Collection entries —
==============================
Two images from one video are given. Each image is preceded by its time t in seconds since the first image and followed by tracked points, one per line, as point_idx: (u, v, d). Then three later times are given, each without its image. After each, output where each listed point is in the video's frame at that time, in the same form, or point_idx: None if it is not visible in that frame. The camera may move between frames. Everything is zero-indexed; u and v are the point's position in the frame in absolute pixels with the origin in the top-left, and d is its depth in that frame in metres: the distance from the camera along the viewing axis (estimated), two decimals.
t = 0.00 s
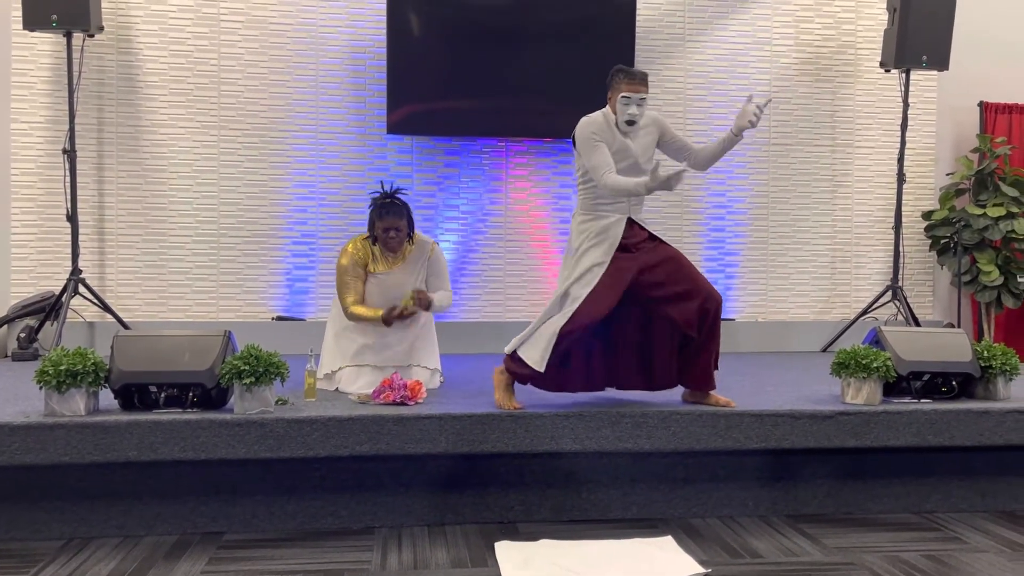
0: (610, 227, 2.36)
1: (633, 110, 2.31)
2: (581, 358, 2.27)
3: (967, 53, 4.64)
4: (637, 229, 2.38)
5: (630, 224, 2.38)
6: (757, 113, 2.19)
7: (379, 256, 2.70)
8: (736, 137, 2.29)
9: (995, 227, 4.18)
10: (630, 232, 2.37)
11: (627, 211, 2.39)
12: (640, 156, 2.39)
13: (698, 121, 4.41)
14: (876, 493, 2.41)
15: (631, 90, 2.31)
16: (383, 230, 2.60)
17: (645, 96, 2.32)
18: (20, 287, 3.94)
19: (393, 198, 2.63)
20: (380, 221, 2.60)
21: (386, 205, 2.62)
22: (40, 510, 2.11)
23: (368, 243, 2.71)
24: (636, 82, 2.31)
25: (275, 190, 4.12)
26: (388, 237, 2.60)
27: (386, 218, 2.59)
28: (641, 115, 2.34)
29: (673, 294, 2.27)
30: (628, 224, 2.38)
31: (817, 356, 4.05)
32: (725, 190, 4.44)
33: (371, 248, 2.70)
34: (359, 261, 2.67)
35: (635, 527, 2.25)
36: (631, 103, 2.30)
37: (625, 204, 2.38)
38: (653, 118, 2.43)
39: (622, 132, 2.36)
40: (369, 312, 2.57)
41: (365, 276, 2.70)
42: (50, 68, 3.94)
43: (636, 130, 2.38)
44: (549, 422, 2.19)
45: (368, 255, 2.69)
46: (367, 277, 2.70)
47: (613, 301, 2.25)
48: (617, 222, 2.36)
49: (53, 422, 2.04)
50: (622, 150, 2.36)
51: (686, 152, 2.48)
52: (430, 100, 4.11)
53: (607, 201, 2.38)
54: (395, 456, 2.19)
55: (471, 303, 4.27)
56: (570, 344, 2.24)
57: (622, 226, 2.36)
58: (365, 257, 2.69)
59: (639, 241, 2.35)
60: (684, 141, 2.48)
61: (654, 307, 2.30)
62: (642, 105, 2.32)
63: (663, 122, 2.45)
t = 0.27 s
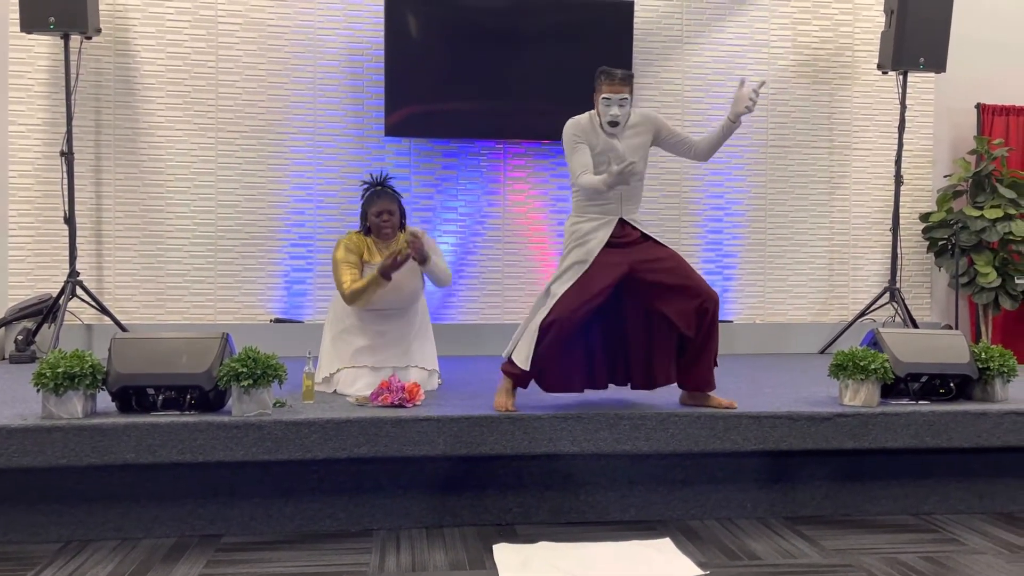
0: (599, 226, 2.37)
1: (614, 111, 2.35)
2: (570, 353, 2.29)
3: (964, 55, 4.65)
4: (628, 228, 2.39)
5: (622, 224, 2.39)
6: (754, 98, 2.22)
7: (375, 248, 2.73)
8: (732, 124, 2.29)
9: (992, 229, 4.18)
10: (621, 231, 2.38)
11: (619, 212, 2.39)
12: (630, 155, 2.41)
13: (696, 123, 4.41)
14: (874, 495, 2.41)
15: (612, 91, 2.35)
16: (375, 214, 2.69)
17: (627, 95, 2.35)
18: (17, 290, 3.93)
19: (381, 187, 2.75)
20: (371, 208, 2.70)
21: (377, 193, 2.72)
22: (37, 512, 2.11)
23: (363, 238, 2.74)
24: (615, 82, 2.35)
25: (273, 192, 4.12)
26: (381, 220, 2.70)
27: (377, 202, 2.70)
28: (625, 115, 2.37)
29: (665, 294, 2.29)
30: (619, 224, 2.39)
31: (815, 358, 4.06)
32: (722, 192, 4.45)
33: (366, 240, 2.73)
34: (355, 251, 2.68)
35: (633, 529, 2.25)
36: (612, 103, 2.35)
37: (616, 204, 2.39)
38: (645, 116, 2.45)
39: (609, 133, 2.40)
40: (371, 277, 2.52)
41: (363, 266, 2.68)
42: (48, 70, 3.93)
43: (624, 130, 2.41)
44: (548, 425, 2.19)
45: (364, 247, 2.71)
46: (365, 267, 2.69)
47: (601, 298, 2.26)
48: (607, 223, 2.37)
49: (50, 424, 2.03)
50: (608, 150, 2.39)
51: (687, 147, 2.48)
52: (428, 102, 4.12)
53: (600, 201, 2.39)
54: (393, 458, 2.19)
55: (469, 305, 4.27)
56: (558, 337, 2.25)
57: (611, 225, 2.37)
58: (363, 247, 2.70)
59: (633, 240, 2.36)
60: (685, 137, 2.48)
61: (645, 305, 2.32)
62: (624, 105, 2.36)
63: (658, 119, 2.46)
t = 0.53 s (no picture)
0: (592, 224, 2.40)
1: (597, 112, 2.38)
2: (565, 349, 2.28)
3: (961, 57, 4.66)
4: (621, 228, 2.41)
5: (615, 224, 2.41)
6: (746, 81, 2.24)
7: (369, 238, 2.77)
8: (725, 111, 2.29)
9: (990, 229, 4.19)
10: (613, 231, 2.41)
11: (613, 212, 2.41)
12: (621, 154, 2.40)
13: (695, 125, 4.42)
14: (873, 496, 2.41)
15: (594, 93, 2.39)
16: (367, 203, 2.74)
17: (609, 96, 2.38)
18: (15, 292, 3.93)
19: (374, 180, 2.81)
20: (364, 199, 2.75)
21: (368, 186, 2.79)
22: (35, 515, 2.10)
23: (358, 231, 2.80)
24: (596, 84, 2.38)
25: (271, 194, 4.12)
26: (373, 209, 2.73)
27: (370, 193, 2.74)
28: (610, 115, 2.39)
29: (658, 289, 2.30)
30: (613, 224, 2.41)
31: (813, 359, 4.06)
32: (720, 193, 4.45)
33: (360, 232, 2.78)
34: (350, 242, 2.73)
35: (632, 531, 2.25)
36: (594, 105, 2.39)
37: (609, 204, 2.41)
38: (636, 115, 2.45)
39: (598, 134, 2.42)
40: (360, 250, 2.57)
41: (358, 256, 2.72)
42: (46, 72, 3.93)
43: (613, 130, 2.42)
44: (546, 426, 2.19)
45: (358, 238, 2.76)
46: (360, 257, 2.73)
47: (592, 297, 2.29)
48: (600, 223, 2.40)
49: (48, 427, 2.03)
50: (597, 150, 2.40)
51: (686, 141, 2.45)
52: (426, 103, 4.12)
53: (594, 202, 2.41)
54: (391, 460, 2.19)
55: (468, 306, 4.27)
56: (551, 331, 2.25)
57: (604, 224, 2.40)
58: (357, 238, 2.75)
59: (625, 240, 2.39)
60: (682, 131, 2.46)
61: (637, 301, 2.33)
62: (607, 105, 2.38)
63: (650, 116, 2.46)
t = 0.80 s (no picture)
0: (588, 228, 2.44)
1: (583, 120, 2.38)
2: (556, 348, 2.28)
3: (961, 57, 4.66)
4: (617, 231, 2.43)
5: (612, 227, 2.43)
6: (719, 76, 2.20)
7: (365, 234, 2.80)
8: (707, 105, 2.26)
9: (989, 229, 4.20)
10: (609, 234, 2.42)
11: (610, 215, 2.44)
12: (611, 159, 2.41)
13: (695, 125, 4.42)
14: (872, 496, 2.41)
15: (579, 101, 2.38)
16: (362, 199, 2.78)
17: (594, 103, 2.37)
18: (15, 292, 3.93)
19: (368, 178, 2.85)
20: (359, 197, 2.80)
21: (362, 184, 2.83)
22: (35, 515, 2.10)
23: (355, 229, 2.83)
24: (580, 92, 2.38)
25: (271, 194, 4.12)
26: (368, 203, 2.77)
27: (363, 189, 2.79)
28: (597, 121, 2.38)
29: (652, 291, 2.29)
30: (609, 228, 2.44)
31: (813, 359, 4.06)
32: (719, 193, 4.45)
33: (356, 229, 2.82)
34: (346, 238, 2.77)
35: (632, 531, 2.25)
36: (580, 112, 2.38)
37: (605, 209, 2.43)
38: (627, 117, 2.45)
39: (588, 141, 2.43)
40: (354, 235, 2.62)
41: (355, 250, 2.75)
42: (45, 73, 3.93)
43: (604, 135, 2.43)
44: (546, 426, 2.19)
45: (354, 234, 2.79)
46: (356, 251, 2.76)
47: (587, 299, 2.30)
48: (596, 227, 2.43)
49: (48, 427, 2.03)
50: (588, 157, 2.42)
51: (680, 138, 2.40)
52: (426, 103, 4.12)
53: (591, 207, 2.45)
54: (391, 460, 2.19)
55: (467, 306, 4.27)
56: (542, 329, 2.26)
57: (598, 227, 2.43)
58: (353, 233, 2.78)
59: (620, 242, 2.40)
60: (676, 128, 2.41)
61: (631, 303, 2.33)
62: (594, 112, 2.38)
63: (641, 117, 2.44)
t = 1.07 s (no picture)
0: (587, 230, 2.45)
1: (577, 124, 2.38)
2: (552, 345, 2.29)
3: (961, 56, 4.66)
4: (615, 232, 2.42)
5: (609, 229, 2.44)
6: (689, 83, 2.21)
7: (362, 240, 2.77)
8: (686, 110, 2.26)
9: (989, 229, 4.20)
10: (607, 235, 2.42)
11: (609, 218, 2.44)
12: (606, 163, 2.40)
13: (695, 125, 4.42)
14: (872, 496, 2.41)
15: (573, 105, 2.39)
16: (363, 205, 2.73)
17: (587, 108, 2.37)
18: (15, 292, 3.93)
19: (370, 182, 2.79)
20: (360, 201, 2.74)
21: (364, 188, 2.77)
22: (36, 515, 2.10)
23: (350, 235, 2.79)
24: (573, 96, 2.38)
25: (271, 194, 4.11)
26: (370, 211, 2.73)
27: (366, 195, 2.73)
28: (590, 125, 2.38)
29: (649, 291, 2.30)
30: (608, 229, 2.44)
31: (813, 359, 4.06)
32: (720, 193, 4.45)
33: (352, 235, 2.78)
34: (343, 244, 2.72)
35: (632, 531, 2.25)
36: (574, 118, 2.38)
37: (603, 211, 2.44)
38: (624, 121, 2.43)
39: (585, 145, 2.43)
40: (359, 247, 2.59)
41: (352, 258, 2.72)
42: (45, 73, 3.93)
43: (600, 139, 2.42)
44: (546, 426, 2.19)
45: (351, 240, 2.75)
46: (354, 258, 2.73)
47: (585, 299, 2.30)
48: (594, 227, 2.44)
49: (48, 427, 2.03)
50: (584, 161, 2.42)
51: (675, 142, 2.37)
52: (426, 103, 4.12)
53: (591, 210, 2.46)
54: (392, 460, 2.19)
55: (467, 306, 4.27)
56: (539, 326, 2.26)
57: (597, 229, 2.44)
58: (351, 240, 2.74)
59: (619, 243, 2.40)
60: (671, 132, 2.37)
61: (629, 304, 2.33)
62: (587, 116, 2.37)
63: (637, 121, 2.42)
==============================
The task —
The reply should hold the entries above from the line with "53: (607, 201, 2.38)" to the line with "2: (570, 353, 2.29)", duplicated exactly, pictures excluded.

Final answer —
53: (607, 201, 2.38)
54: (395, 456, 2.19)
55: (471, 303, 4.27)
56: (570, 344, 2.24)
57: (622, 226, 2.36)
58: (365, 257, 2.69)
59: (639, 241, 2.35)
60: (684, 141, 2.48)
61: (654, 307, 2.30)
62: (642, 105, 2.32)
63: (663, 122, 2.45)
t = 0.27 s
0: (599, 226, 2.37)
1: (614, 111, 2.35)
2: (570, 353, 2.29)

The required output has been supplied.